ギャグだけでも難しいというのに、さらにヒーロー要素──つまり、格好いい場面を盛り込もうとすると、大変だ。笑いと格好良さ──ヘタなことをすると、『ナル■』のように、どっちつかずになってしまう(どっちもコケている?)。
そこをあえて、サイコーとシュージンがギャグヒーロー物に挑戦する、というのは面白い。この予想は当たって欲しい。
後は任せてくれ
キラキラ光ったり「頭でかっ!」な中井とか、サイコーの「あっ 福田さんも
」とか、エイジのクロウ・ポーズなどネタの絵がつまったラスト 2 ページだ。
その中でも、自分は福田のツンデレ態度がツボだった。ちゃんと仕事は仕事と割り切ってこなしつつ、人生の先輩としてサイコーにアドバイスをする。何かをつかんで去ろうとするサイコーを、あえて見はしないが満足そうに笑みを浮かべる──何という男らしい男だろう。ドラマ化した際には、きっとキムタクが演じるに違いない(──あれ、台無し? いやいや……)。

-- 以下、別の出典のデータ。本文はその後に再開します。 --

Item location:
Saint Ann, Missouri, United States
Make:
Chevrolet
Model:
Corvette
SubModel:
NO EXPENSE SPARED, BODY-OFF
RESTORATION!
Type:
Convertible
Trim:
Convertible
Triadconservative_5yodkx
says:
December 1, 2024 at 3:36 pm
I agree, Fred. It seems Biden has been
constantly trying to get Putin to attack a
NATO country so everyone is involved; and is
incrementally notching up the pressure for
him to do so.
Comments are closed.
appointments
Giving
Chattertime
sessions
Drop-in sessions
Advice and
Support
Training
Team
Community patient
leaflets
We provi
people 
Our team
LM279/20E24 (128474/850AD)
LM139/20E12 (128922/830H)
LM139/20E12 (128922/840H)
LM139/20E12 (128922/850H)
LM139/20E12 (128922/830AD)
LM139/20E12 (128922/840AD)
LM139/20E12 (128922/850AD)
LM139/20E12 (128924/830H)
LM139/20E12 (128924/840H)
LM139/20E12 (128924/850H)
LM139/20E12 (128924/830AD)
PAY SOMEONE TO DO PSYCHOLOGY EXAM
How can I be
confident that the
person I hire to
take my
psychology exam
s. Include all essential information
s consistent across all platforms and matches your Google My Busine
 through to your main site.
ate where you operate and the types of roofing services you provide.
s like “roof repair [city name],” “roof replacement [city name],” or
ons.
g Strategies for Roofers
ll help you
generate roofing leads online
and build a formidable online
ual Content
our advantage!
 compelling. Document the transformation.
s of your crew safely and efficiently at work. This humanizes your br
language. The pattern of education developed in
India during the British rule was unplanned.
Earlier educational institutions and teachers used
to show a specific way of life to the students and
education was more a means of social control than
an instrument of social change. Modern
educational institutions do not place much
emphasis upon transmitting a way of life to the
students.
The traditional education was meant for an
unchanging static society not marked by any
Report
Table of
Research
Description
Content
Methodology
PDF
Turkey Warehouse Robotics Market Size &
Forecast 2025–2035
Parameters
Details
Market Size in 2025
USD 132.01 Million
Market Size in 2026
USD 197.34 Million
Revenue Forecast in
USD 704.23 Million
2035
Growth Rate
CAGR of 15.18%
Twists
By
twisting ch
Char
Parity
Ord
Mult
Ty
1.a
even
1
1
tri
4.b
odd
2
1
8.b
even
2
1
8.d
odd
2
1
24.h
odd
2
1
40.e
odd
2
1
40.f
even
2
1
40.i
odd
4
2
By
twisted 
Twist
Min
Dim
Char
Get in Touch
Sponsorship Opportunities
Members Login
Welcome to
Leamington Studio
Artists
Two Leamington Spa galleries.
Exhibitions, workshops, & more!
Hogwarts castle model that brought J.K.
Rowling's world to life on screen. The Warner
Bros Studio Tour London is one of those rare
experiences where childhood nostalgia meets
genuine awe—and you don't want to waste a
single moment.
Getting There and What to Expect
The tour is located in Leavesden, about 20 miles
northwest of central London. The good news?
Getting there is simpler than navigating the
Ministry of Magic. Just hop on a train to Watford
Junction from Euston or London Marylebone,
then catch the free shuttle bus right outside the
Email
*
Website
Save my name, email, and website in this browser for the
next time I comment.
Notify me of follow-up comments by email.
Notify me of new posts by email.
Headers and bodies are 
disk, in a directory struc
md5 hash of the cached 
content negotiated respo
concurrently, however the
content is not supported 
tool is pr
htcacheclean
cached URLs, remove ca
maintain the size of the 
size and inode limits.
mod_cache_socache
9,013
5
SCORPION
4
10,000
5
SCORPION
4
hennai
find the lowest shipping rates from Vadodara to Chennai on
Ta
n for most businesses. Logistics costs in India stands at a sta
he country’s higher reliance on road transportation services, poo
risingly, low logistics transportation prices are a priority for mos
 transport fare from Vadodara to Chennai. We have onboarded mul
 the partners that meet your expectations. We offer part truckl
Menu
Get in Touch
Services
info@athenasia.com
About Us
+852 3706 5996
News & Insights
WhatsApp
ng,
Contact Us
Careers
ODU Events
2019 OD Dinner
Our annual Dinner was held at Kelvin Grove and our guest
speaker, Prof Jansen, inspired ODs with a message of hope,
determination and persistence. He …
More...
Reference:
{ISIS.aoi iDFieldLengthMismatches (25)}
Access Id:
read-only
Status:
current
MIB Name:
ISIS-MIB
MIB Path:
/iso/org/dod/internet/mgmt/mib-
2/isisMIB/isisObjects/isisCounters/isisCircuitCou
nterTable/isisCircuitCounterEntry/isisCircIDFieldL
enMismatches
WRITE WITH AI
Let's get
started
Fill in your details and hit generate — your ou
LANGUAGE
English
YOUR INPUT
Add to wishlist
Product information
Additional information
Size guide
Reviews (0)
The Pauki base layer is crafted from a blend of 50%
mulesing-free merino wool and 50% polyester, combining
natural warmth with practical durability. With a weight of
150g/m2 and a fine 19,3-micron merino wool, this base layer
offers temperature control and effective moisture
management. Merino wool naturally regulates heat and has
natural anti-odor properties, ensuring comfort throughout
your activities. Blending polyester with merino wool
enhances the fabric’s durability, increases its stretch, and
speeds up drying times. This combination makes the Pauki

人生に疲れたような「1 ページ」のサイコーは、もういない。いろいろな出会いを経て、忘れてしまっていたあの時の気持ち
をサイコーは思い出した。
「24 ページ」にして、原点に返る──。なんと、サイコーとシュージンの物語は、たぶん、これから始まるのだ。
中井が言う、マンガ家に必要なしつこく描き続ける根性と体力
は、この仕事場にいる全員とシュージンとが持ち合わせているだろう。それでも、全員が連載を持てるとは限らない。厳しい環境の中、それでも夢に向かう者たちを応援し続ける。
自分も、まだまだやれることがあるはずだ。書きたいと思っていた話が、何かあったような……。